▶ WHAT YOU HAVE TO DO: The entries that follow must be given again exactly, with no pictures kept.

▶ DATA FOR ANALYSIS:
• • • • •
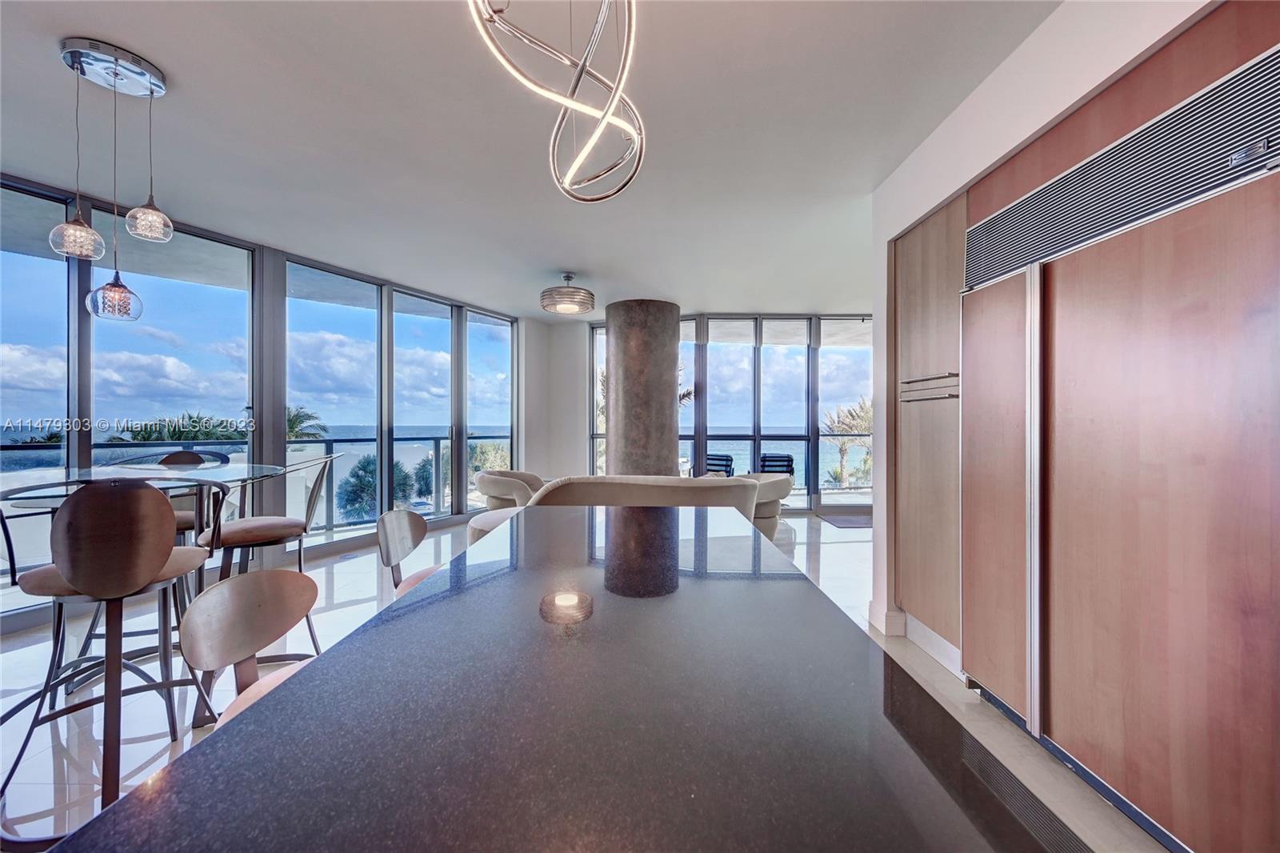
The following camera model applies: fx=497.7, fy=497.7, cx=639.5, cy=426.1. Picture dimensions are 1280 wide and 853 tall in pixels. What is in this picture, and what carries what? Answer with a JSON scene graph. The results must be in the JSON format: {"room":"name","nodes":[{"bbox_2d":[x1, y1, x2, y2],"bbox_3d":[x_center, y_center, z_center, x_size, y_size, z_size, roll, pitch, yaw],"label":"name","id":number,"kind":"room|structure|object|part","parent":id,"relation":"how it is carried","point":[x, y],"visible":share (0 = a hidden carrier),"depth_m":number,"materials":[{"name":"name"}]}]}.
{"room":"kitchen","nodes":[
{"label":"kitchen","id":0,"kind":"room"},
{"bbox_2d":[0,169,530,629],"bbox_3d":[-3.280,-0.175,3.609,0.254,2.760,7.523,0,0,27],"label":"left window wall","id":1,"kind":"structure","parent":0,"point":[282,312],"depth_m":4.15,"materials":[{"name":"grey"}]},
{"bbox_2d":[0,176,75,608],"bbox_3d":[-3.991,-0.207,2.821,0.057,2.598,1.060,0,0,27],"label":"window","id":2,"kind":"structure","parent":1,"relation":"in","point":[38,205],"depth_m":3.15,"materials":[{"name":"glass"}]},
{"bbox_2d":[91,211,255,472],"bbox_3d":[-3.474,-0.169,3.803,0.085,2.563,1.065,0,0,28],"label":"window","id":3,"kind":"structure","parent":1,"relation":"in","point":[214,290],"depth_m":3.75,"materials":[{"name":"glass"}]},
{"bbox_2d":[284,258,386,538],"bbox_3d":[-2.969,-0.192,4.811,0.088,2.562,1.078,0,0,28],"label":"window","id":4,"kind":"structure","parent":1,"relation":"in","point":[364,319],"depth_m":4.84,"materials":[{"name":"glass"}]},
{"bbox_2d":[390,288,456,515],"bbox_3d":[-2.529,-0.163,5.738,0.136,2.570,0.933,0,0,28],"label":"window","id":5,"kind":"structure","parent":1,"relation":"in","point":[434,326],"depth_m":5.76,"materials":[{"name":"glass"}]},
{"bbox_2d":[465,308,513,507],"bbox_3d":[-1.987,-0.164,6.532,0.105,2.573,0.906,0,0,29],"label":"window","id":6,"kind":"structure","parent":1,"relation":"in","point":[494,374],"depth_m":6.51,"materials":[{"name":"glass"}]},
{"bbox_2d":[0,0,1064,314],"bbox_3d":[-0.348,-1.527,2.361,7.259,0.117,9.584,0,0,0],"label":"ceiling","id":7,"kind":"structure","parent":0,"point":[552,257],"depth_m":2.48,"materials":[{"name":"white paint"}]},
{"bbox_2d":[52,37,172,324],"bbox_3d":[-2.168,-0.971,2.060,0.339,1.067,0.338,0,0,0],"label":"pendant light","id":8,"kind":"object","parent":7,"relation":"hanging from","point":[116,61],"visible":0.99,"depth_m":2.03,"materials":[{"name":"clear glass"}]},
{"bbox_2d":[468,0,647,202],"bbox_3d":[-0.188,-1.055,1.295,0.491,0.866,0.560,0,0,-22],"label":"pendant light","id":9,"kind":"object","parent":7,"relation":"hanging from","point":[614,98],"visible":0.99,"depth_m":1.28,"materials":[{"name":"silver metal"}]},
{"bbox_2d":[540,272,595,314],"bbox_3d":[-0.715,-1.323,4.915,0.536,0.358,0.540,0,0,0],"label":"ceiling light","id":10,"kind":"object","parent":7,"relation":"attached to","point":[570,294],"visible":0.99,"depth_m":4.78,"materials":[{"name":"silver metal"}]},
{"bbox_2d":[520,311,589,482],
• • • • •
▶ SOLVED EXERCISE:
The following camera model applies: fx=497.7, fy=497.7, cx=639.5, cy=426.1. Picture dimensions are 1280 wide and 853 tall in pixels. What is in this picture, and what carries what? Answer with a JSON scene graph. The results must be in the JSON format: {"room":"name","nodes":[{"bbox_2d":[x1, y1, x2, y2],"bbox_3d":[x_center, y_center, z_center, x_size, y_size, z_size, roll, pitch, yaw],"label":"name","id":number,"kind":"room|structure|object|part","parent":id,"relation":"how it is carried","point":[x, y],"visible":share (0 = a hidden carrier),"depth_m":number,"materials":[{"name":"name"}]}]}.
{"room":"kitchen","nodes":[
{"label":"kitchen","id":0,"kind":"room"},
{"bbox_2d":[0,169,530,629],"bbox_3d":[-3.280,-0.175,3.609,0.254,2.760,7.523,0,0,27],"label":"left window wall","id":1,"kind":"structure","parent":0,"point":[282,312],"depth_m":4.15,"materials":[{"name":"grey"}]},
{"bbox_2d":[0,176,75,608],"bbox_3d":[-3.991,-0.207,2.821,0.057,2.598,1.060,0,0,27],"label":"window","id":2,"kind":"structure","parent":1,"relation":"in","point":[38,205],"depth_m":3.15,"materials":[{"name":"glass"}]},
{"bbox_2d":[91,211,255,472],"bbox_3d":[-3.474,-0.169,3.803,0.085,2.563,1.065,0,0,28],"label":"window","id":3,"kind":"structure","parent":1,"relation":"in","point":[214,290],"depth_m":3.75,"materials":[{"name":"glass"}]},
{"bbox_2d":[284,258,386,538],"bbox_3d":[-2.969,-0.192,4.811,0.088,2.562,1.078,0,0,28],"label":"window","id":4,"kind":"structure","parent":1,"relation":"in","point":[364,319],"depth_m":4.84,"materials":[{"name":"glass"}]},
{"bbox_2d":[390,288,456,515],"bbox_3d":[-2.529,-0.163,5.738,0.136,2.570,0.933,0,0,28],"label":"window","id":5,"kind":"structure","parent":1,"relation":"in","point":[434,326],"depth_m":5.76,"materials":[{"name":"glass"}]},
{"bbox_2d":[465,308,513,507],"bbox_3d":[-1.987,-0.164,6.532,0.105,2.573,0.906,0,0,29],"label":"window","id":6,"kind":"structure","parent":1,"relation":"in","point":[494,374],"depth_m":6.51,"materials":[{"name":"glass"}]},
{"bbox_2d":[0,0,1064,314],"bbox_3d":[-0.348,-1.527,2.361,7.259,0.117,9.584,0,0,0],"label":"ceiling","id":7,"kind":"structure","parent":0,"point":[552,257],"depth_m":2.48,"materials":[{"name":"white paint"}]},
{"bbox_2d":[52,37,172,324],"bbox_3d":[-2.168,-0.971,2.060,0.339,1.067,0.338,0,0,0],"label":"pendant light","id":8,"kind":"object","parent":7,"relation":"hanging from","point":[116,61],"visible":0.99,"depth_m":2.03,"materials":[{"name":"clear glass"}]},
{"bbox_2d":[468,0,647,202],"bbox_3d":[-0.188,-1.055,1.295,0.491,0.866,0.560,0,0,-22],"label":"pendant light","id":9,"kind":"object","parent":7,"relation":"hanging from","point":[614,98],"visible":0.99,"depth_m":1.28,"materials":[{"name":"silver metal"}]},
{"bbox_2d":[540,272,595,314],"bbox_3d":[-0.715,-1.323,4.915,0.536,0.358,0.540,0,0,0],"label":"ceiling light","id":10,"kind":"object","parent":7,"relation":"attached to","point":[570,294],"visible":0.99,"depth_m":4.78,"materials":[{"name":"silver metal"}]},
{"bbox_2d":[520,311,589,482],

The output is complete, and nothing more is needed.